> Set task: Find each line in the records that contains the string "newSketch", and copy those lines. Case matters.

> Dataset records:
┄┄┄┄┄┄┄┄┄┄

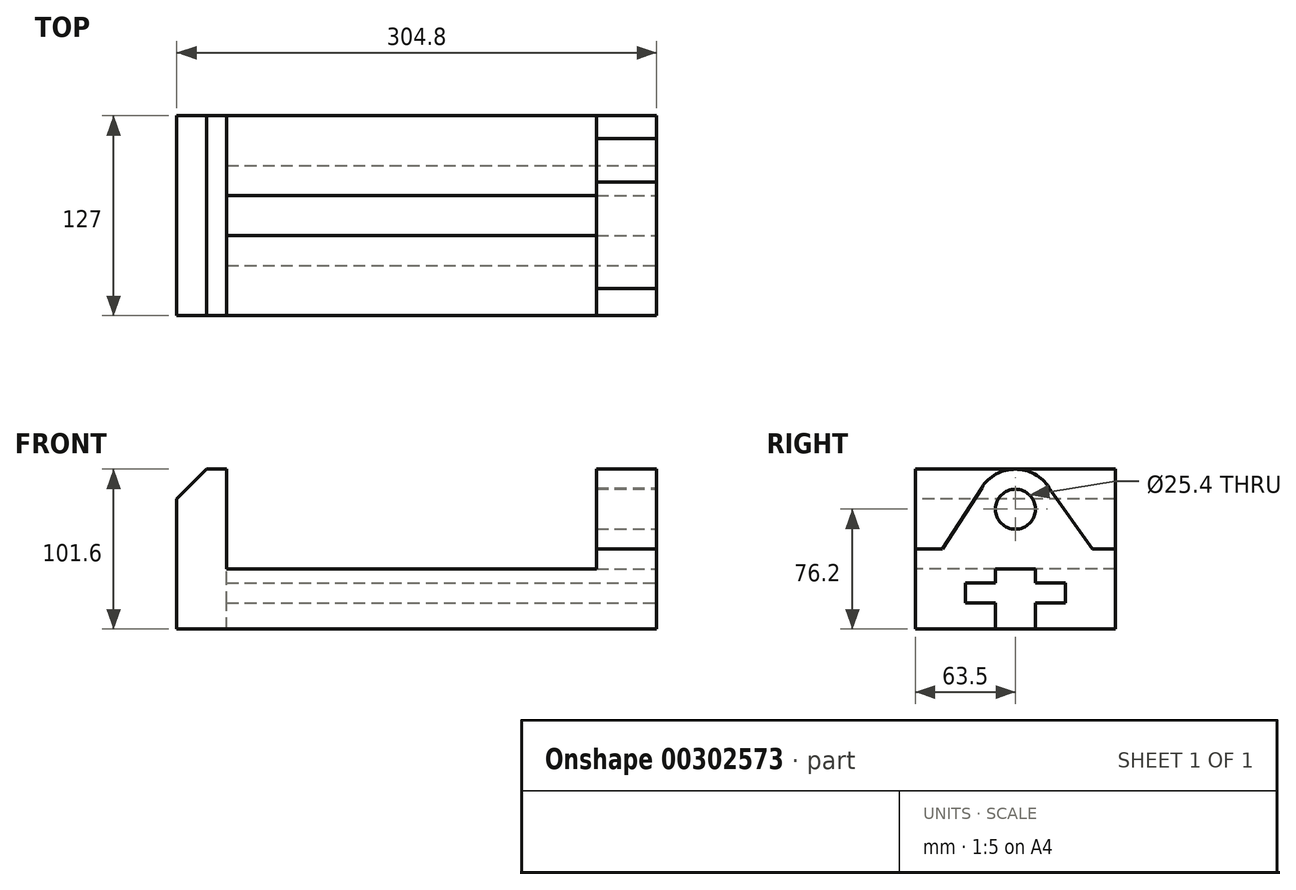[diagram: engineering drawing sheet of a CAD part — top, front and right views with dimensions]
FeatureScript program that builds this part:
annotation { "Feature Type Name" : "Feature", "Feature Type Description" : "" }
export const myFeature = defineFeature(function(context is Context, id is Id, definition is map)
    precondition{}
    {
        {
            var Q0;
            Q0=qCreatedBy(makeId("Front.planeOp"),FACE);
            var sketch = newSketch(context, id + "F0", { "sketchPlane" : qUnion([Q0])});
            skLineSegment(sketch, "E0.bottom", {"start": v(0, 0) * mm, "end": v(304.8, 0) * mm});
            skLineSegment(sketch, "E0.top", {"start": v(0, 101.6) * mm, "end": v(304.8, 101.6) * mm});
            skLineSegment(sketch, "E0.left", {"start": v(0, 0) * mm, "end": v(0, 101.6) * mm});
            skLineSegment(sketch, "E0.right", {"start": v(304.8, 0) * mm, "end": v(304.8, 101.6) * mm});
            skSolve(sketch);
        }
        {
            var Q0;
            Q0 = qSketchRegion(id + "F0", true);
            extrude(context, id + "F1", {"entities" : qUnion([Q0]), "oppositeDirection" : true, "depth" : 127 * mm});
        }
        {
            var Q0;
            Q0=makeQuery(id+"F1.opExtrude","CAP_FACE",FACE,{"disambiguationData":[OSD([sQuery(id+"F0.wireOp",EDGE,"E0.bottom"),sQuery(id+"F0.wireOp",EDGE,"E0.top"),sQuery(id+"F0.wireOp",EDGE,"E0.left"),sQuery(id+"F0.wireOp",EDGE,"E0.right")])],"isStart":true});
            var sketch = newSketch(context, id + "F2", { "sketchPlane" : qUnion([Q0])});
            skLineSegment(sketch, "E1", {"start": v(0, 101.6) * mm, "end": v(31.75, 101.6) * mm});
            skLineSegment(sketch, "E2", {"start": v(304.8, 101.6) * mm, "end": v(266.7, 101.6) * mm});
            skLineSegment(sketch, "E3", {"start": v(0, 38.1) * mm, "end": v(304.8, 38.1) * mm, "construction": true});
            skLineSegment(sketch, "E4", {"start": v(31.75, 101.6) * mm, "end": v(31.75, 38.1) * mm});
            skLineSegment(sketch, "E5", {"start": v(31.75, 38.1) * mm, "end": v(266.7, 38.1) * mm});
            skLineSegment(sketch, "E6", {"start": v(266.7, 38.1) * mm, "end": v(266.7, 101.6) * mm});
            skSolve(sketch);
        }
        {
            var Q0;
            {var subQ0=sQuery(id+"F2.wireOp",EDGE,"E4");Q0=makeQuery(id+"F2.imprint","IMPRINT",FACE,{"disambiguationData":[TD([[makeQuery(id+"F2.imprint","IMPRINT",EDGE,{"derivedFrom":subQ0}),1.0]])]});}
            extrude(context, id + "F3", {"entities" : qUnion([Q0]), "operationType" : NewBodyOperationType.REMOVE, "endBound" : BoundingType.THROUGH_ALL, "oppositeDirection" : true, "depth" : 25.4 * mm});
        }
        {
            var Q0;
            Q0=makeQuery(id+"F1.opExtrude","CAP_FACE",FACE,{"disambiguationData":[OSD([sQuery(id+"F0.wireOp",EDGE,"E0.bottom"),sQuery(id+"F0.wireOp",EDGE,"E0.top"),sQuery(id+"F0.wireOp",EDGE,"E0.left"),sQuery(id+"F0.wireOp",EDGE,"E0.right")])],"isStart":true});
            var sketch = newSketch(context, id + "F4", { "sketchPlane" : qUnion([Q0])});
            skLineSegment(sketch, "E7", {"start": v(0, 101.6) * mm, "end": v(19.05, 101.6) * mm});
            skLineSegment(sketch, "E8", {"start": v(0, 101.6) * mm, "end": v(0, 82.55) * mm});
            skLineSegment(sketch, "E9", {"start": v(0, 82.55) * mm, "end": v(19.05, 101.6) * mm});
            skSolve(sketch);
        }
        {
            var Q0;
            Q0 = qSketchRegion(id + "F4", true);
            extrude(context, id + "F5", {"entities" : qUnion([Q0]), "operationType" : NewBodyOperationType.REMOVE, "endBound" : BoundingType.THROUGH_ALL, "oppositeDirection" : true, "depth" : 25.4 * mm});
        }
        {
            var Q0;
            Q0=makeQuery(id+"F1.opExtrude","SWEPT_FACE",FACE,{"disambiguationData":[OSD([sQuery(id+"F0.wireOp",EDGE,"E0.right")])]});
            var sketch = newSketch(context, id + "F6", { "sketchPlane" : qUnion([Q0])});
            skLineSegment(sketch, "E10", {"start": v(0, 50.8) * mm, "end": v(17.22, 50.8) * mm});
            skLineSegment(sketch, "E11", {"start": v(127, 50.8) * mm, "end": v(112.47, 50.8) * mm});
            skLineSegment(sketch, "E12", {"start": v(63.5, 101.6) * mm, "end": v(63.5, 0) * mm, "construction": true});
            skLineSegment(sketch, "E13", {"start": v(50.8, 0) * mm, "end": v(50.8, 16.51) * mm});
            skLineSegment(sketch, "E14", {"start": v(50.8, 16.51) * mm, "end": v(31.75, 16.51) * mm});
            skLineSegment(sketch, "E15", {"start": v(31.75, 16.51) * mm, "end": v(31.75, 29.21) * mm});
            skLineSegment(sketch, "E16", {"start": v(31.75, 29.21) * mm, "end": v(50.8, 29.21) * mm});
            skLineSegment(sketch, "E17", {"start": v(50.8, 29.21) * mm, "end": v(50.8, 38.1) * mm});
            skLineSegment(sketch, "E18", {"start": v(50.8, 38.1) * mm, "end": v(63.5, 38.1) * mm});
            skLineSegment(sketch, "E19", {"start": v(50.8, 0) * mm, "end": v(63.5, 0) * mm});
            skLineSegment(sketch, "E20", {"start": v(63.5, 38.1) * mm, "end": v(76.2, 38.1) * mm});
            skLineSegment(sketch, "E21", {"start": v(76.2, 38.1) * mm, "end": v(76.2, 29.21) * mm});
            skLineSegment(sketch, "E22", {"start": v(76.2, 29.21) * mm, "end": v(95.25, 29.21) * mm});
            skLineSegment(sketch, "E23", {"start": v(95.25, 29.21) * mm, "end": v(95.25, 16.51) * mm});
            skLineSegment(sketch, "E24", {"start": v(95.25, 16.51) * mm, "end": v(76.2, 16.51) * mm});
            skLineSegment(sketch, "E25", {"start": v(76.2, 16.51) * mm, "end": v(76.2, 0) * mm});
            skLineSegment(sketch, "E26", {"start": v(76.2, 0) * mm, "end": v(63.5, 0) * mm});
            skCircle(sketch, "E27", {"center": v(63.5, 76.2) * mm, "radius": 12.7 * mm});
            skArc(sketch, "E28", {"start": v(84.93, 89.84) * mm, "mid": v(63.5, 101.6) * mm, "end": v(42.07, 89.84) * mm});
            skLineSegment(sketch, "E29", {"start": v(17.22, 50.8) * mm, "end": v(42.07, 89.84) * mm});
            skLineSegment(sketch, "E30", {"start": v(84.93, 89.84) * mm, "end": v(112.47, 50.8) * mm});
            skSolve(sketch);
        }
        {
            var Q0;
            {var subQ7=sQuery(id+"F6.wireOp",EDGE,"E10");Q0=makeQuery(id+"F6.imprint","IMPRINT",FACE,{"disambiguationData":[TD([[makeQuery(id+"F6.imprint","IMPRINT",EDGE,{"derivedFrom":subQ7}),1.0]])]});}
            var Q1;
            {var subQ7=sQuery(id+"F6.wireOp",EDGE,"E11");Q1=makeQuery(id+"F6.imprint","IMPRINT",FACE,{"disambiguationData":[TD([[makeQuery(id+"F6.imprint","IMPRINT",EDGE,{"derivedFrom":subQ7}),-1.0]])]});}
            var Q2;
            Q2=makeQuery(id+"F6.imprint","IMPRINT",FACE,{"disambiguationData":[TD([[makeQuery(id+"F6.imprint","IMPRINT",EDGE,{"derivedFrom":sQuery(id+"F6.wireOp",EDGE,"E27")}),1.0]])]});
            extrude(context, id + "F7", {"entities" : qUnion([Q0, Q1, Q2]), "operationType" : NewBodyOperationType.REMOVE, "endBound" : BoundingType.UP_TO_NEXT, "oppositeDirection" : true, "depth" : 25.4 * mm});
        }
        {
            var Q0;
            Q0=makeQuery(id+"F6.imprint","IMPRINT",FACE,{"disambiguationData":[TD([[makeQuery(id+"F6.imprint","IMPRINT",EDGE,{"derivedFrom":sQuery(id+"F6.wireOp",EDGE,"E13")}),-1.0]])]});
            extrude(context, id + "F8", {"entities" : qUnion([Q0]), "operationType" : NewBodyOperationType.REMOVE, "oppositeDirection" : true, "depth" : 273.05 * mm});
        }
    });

┄┄┄┄┄┄┄┄┄┄

> The reply:
            var sketch = newSketch(context, id + "F0", { "sketchPlane" : qUnion([Q0])});
            var sketch = newSketch(context, id + "F2", { "sketchPlane" : qUnion([Q0])});
            var sketch = newSketch(context, id + "F4", { "sketchPlane" : qUnion([Q0])});
            var sketch = newSketch(context, id + "F6", { "sketchPlane" : qUnion([Q0])});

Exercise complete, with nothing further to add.